TEKS SUMBER:

”Pura Pemacekan” atau dikenal juga
dengan sebutan ”Petilasan Kyayi I Gusti
Ageng Pemacekan & Parhyangan Sapta Pandita”
setiap tahun pada Purnama Katiga melaksanakan Piodalan, pemilihan
Purnama Katiga ini didasarkan pertimbangan oleh Penglingsir, untuk memberi
kesempatan kepada Sulinggih dan umat untuk Bhakti karena kalau Purnama lainnya
terutama Purnama Kapat akan sangat sibuk di Bali. Piodalan kali ini jatuh pada 09
September 2014 Nyejer 3 hari (Nyineb 11 September 2014). Untuk tahun
ini Penanggung jawab upakara adalah MGPSSR Kabupaten Karangasem dibawah
Koordinasi Ketua MGPSSR Karangasem I
Gede Pawana Sag,MFILH. Seperti biasa Pengempon Pura membentuk panitia kecil
untuk nyanggra atau mendukung kelancaran piodalan.

DATA YANG DIBERIKAN:
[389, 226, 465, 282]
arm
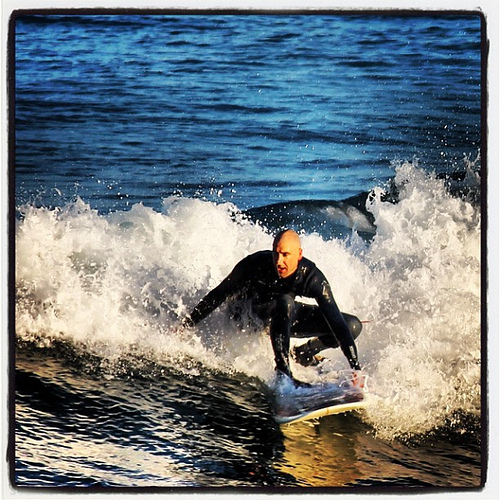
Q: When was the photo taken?
A: Daytime.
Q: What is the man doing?
A: Surfing.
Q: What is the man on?
A: Surfboard.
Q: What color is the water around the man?
A: White.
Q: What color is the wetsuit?
A: Black.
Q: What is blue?
A: Water.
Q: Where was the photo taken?
A: Beach.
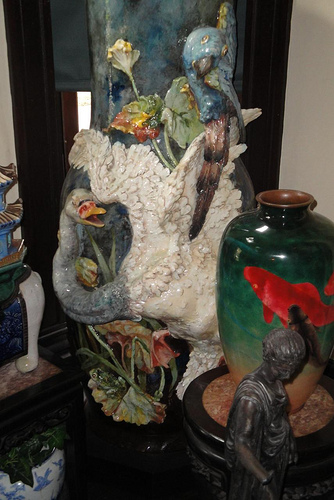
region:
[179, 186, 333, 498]
A green vase sitting on a small round table.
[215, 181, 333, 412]
A green vase with a fish on it.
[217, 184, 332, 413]
A green vase with a red fish on it.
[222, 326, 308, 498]
A bronze statue of a person.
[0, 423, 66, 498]
White and blue pot with ivy in it.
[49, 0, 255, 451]
A piece of art featuring different birds.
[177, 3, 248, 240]
A parrot.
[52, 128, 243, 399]
A goose.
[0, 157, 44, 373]
Artwork including a pagoda.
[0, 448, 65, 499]
White and blue pot.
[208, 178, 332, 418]
a green, red, and brown ceramic vase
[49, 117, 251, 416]
a blue, white, and yellow ceramic goose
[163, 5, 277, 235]
a blue and brown ceramic tropical bird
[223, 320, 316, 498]
a brown statue of a woman looking down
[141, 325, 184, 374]
an orange ceramic goose foot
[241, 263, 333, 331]
a dark red painting of a koi goldfish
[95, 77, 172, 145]
a green, yellow, and red ceramic leaf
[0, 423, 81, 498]
a blue and white ceramic pot with green English ivy growing out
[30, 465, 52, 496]
painting of a blue bird on a white ceramic pot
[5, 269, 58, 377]
white ceramic leg of a small sculpture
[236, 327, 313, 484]
a bronze statue of a person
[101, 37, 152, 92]
a flower on a piece of artwork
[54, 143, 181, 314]
a goose on a piece of artwork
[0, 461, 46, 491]
broken pottery planter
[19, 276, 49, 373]
a white painted table leg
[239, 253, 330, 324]
a red fish on a vase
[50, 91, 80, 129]
the wood frame of a window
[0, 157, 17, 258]
Asian style artwork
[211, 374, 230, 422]
a marble table top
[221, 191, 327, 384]
a green and brown vase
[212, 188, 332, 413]
green vase with red fish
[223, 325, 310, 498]
black statue of person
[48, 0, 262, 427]
large vase with white goose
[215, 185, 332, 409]
green vase has brown rim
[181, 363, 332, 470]
green vase atop black coasters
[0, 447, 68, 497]
white vase with blue designs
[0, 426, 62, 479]
plant growing in white vase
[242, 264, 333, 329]
red fish painted on green vase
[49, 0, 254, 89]
blue shade on window behind large vase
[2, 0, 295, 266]
window with brown wood frame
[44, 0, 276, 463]
large blue vase with parrot and swan design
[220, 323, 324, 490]
black marble statue of Grecian woman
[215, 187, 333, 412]
green ceramic vase with red flowers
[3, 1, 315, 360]
mahogany wooden frame with mirror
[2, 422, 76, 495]
blue and white pot with green pot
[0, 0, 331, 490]
this is an indoor living room scene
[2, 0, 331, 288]
white walls in background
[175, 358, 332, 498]
wood and marble stand under green vase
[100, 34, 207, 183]
green and yellow lilly pad design next to parrot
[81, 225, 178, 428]
yellow and red flowers with green stems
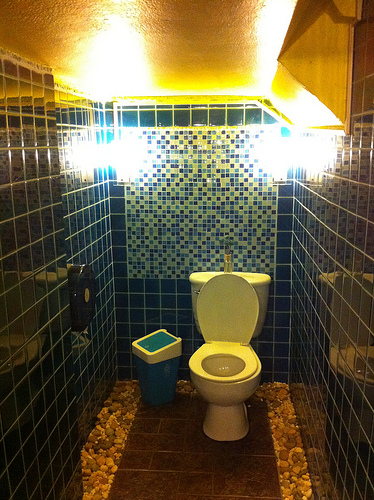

TUGAS YANG DIMINTA: Tuliskan ulang bagian teks tentang piodalan Pura Pemacekan di atas, dari "setiap tahun pada" sampai "mendukung kelancaran piodalan.", termasuk kedua batas itu, tanpa mengubah satu kata pun.

JAWABAN:
setiap tahun pada Purnama Katiga melaksanakan Piodalan, pemilihan
Purnama Katiga ini didasarkan pertimbangan oleh Penglingsir, untuk memberi
kesempatan kepada Sulinggih dan umat untuk Bhakti karena kalau Purnama lainnya
terutama Purnama Kapat akan sangat sibuk di Bali. Piodalan kali ini jatuh pada 09
September 2014 Nyejer 3 hari (Nyineb 11 September 2014). Untuk tahun
ini Penanggung jawab upakara adalah MGPSSR Kabupaten Karangasem dibawah
Koordinasi Ketua MGPSSR Karangasem I
Gede Pawana Sag,MFILH. Seperti biasa Pengempon Pura membentuk panitia kecil
untuk nyanggra atau mendukung kelancaran piodalan.